I would like to reference history if I may, as I have recently pulled out my copy of Ken Burns' classic miniseries "Baseball" and gave it a viewing. The 1957 New York Giants drew less than 600,000 fans; in fact, it was the second straight year that the Giants had drawn that few people. They, of course, moved to San Francisco and the rest is history. However, consider that the 2001 Expos actually managed to draw more than that, though only a few more, and they are being told they cannot move, their lone option is to take $250 million to give up the ship. I think you see where I'm going with this: I dare say that if Genghis Selig was commissioner in 1957, he would've favored folding the Giants rather than letting them head out West. 44 years and counting of potential history, including Barry Bonds' home run record, down the drain.

This is what we're dealing with, folks, upcoming history books that will never be written. Congressmen are looking to dump baseball's antitrust exemption and get judges to grant restraining orders to prohibit these things from happening, but the damage may already be done. Consider, if you will, the fact that the owners may have already had the public in their corner when it comes to this labor situation. They certainly had my support; after all, how can you justify the players' reasons for not having a salary cap, which is what baseball needs.

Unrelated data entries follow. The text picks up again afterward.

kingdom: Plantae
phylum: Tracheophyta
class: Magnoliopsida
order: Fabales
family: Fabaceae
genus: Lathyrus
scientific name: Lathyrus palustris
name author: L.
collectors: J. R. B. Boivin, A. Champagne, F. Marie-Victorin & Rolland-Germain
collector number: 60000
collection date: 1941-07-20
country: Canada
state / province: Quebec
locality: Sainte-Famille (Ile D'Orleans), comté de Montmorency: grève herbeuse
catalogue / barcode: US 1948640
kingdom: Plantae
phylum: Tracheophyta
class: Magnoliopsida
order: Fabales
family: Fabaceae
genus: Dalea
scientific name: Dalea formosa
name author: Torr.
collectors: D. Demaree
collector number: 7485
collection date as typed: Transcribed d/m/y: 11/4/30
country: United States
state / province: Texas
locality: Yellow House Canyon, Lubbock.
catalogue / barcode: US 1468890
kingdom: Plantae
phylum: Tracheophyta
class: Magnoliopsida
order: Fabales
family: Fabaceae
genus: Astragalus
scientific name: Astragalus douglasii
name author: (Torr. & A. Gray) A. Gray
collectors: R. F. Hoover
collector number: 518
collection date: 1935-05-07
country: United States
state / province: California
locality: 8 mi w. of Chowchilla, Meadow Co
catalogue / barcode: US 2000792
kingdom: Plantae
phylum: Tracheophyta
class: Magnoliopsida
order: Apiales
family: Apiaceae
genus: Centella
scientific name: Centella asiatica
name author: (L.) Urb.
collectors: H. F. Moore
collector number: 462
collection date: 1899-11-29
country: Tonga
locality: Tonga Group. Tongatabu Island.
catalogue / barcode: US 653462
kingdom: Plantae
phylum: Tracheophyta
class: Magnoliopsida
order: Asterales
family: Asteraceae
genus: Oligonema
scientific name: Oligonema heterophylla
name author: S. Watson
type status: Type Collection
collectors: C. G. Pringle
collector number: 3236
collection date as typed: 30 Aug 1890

However, by holding jobs over the union's heads, the owners have lost the support of the public. Tactics like these have been used in past labor negotiations, and they've often led to lawsuits for unfair labor practices. The lawsuits may soon be flying here as well, and soon, more people are going to look at baseball and see just a bunch of greedy morons who can't stop bickering even at a time when most people have put it aside for the good of the country. They won't be seeing Luis Gonzalez ending the mighty Yankee dynasty with a 9th-inning bloop single, that's for sure.